▸ Passage:
● ● ● ● ● ● ●
The cognitive-behavioral group therapy, which starts with building motivation and ends with "living a balanced life," is the only such group in Jackson. It offers a substitute to the spiritual or religious AA meetings organized every couple hours throughout the county.

"It is unfortunate because if people don't like 12 steps, there is no alternative," VanSumeren said.

Some individuals are turned off by the "antiquated pseudo-religious aspects of AA," he wrote in an email. "If more people in our community knew about the program, I think there would be significant interest."

VanSumeren, a student at Wayne State University Law School, has had his own problems with alcohol and drugs.

His family broke apart while he was a teenager. Immature and ill-equipped, he discovered alcohol. Within a year and a half, he was headed to prison for robbery. He served about six years and turned his life around, focusing on education, but never truly addressed the substance abuse problems until years later, in 2012 while he was on probation for a drinking and driving offense.

He had been diagnosed with post-traumatic stress disorder after his release and pills developed into a crutch. "I was trying to cope and the cost of coping was just way too high," he said.

"So I changed directions."

In sobriety, he found his anxieties disappeared.

As a graduate student at Western Michigan University, VanSumeren, who calls himself agnostic, started researching AA alternatives as part of a project for his studies in comparative religion.

Now, he leads the SMART meeting, which has grown from about five people to about a dozen. It starts at 7 p.m. every Friday at the Jackson Recovery Resource Center, 407 W. Michigan Ave.

Participants are of varying ages and backgrounds. They have a range of troubles. They struggle with alcohol, heroin, marijuana or gambling.

Anyone is welcome.

Rich Swincicki, a 48-year-old truck driver, started attending at the end of September. He discovered SMART online after he blew a $30,000 inheritance and realized, as he sat on about $150,000 in betting debt, he had an issue with gambling.

"It never set right to me, admitting you are powerless," he said, comparing the SMART program, which stresses empowerment, to Alcoholics or Gamblers Anonymous. "I get to control my own destiny."

He now regularly passes casinos despite the cash sitting in his checking account. "In the past, if I had money... I would go to a casino and see if I could double that up."

Swincicki is using rational thinking that the SMART program emphasizes. Instead of agonizing over his debt and incurring more of it by trying to make money quickly, he is putting aside funds as he is able, he said.

"Talking to other people with their problems is helping me with my problems," he said.

He is not opposed to religion. "I went to a psychologist. I went to a priest and now, I've done this," he said. "All three of them have given me a better understanding of who and what I am."

Some, like Danielle Dossett, 32, couple the SMART program with AA meetings.

Dossett, who has been fighting a heroin addiction since she was 19, believes in AA. It is her church.

She goes to every Friday SMART meeting for a "different perspective" and she shares with others her story, about how using heroin was "death."

"I was depressed when I was getting high," she said. "Now, you can't get me down."

During the meeting, VanSumeren steers the conversation. He asks questions and provides personal reflections.

He also chairs a weekly AA meeting. He does not have a problem with what has become an often court-ordered, universal standard in the recovery community. Its effectiveness, however, is questionable, he said, and cited a retired Harvard Medical School professor who placed success or retention rates at between 5 and 10 percent.

Success rates for SMART are unavailable, but VanSumeren contends they can be no worse. Some suggest the results are much better, and the program's basis on cognitive behavior is more in line with other treatments, on scientifically proven methods.

He wants to see more SMART meetings in more places.

"You can wait for programs, wait for government help," he said. "Sometimes, the community needs to take care of these problems themselves.

"If people can stagger into us, and get to us, we'd like to help them."
● ● ● ● ● ● ●
Saved data entries:
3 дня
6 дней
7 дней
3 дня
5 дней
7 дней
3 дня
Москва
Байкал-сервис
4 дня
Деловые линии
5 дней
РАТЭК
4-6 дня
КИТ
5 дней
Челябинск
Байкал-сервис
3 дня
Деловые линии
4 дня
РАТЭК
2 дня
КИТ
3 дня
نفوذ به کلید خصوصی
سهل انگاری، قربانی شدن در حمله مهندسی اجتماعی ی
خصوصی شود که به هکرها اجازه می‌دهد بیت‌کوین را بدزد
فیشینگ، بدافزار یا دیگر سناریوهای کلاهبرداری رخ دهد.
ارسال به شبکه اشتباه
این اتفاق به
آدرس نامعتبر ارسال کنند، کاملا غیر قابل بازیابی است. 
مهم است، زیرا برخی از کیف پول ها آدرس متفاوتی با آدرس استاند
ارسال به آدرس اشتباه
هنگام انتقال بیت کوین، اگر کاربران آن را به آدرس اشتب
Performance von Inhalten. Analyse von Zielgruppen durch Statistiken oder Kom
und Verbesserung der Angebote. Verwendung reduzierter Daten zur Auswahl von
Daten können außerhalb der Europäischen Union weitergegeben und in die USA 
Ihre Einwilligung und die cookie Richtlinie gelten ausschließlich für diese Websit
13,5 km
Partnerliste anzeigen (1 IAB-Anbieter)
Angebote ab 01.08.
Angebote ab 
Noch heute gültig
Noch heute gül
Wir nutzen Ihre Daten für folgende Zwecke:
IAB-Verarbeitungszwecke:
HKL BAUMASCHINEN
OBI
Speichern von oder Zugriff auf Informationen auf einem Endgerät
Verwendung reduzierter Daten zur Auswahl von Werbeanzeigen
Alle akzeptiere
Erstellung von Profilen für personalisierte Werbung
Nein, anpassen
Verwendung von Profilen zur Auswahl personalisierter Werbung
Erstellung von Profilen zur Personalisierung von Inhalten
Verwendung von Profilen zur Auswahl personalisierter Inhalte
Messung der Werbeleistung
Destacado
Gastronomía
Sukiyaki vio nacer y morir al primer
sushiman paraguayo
● ● ● ● ● ● ●
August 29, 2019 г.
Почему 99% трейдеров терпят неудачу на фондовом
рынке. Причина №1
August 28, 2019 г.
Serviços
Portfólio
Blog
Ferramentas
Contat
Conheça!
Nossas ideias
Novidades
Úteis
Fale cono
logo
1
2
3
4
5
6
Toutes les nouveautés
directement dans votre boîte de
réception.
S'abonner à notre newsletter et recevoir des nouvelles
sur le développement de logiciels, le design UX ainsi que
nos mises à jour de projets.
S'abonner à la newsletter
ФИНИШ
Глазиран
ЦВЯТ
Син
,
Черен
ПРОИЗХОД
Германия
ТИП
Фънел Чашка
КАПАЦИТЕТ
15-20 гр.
● ● ● ● ● ● ●
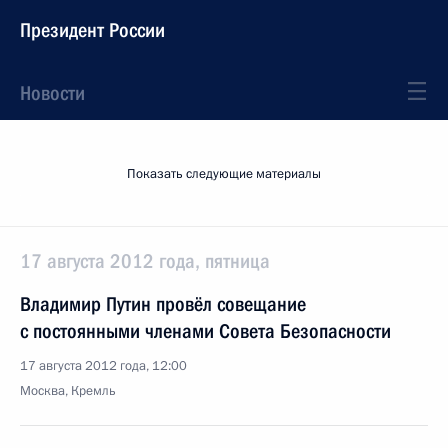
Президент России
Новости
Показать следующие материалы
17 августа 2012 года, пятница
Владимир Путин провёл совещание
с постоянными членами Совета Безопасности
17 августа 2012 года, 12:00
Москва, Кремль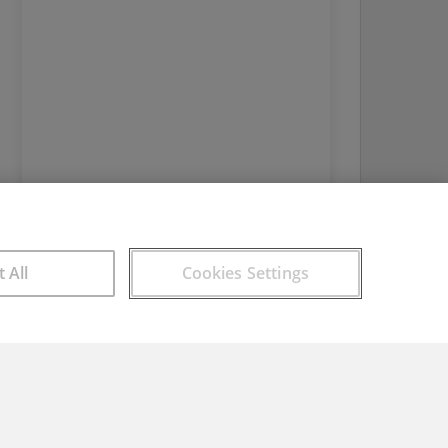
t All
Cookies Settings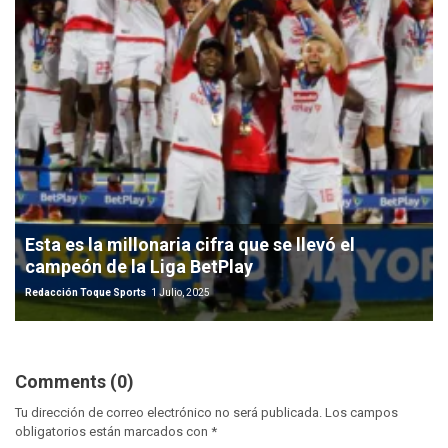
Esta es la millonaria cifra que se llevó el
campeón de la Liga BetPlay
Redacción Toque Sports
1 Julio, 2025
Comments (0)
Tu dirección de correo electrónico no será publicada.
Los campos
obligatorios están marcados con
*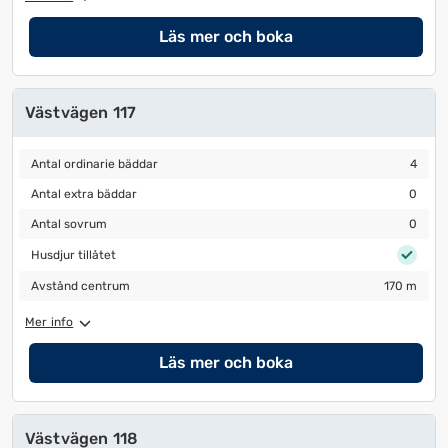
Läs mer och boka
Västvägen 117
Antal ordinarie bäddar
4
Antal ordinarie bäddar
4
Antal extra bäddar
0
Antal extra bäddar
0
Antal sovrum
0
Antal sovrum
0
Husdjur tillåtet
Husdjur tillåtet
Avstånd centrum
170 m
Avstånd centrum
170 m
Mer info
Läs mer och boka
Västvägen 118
● ● ● ● ● ● ●
▸ Task item A: In the article on the SMART meeting, say whether each statement agrees with the text: (i) the SMART meeting has grown from about five people to about a dozen; (ii) Swincicki is opposed to religion; (iii) Dossett attends SMART meetings in place of AA. Answer each with yes or no and quote the deciding words of the text.
▸ Task item B: Print everything in the article on the SMART meeting from "VanSumeren, a student" down to "and driving offense.".

▸ Answer area A:
(i) Yes: "Now, he leads the SMART meeting, which has grown from about five people to about a dozen."
(ii) No: "He is not opposed to religion."
(iii) No: "Some, like Danielle Dossett, 32, couple the SMART program with AA meetings."

▸ Answer area B:
VanSumeren, a student at Wayne State University Law School, has had his own problems with alcohol and drugs.

His family broke apart while he was a teenager. Immature and ill-equipped, he discovered alcohol. Within a year and a half, he was headed to prison for robbery. He served about six years and turned his life around, focusing on education, but never truly addressed the substance abuse problems until years later, in 2012 while he was on probation for a drinking and driving offense.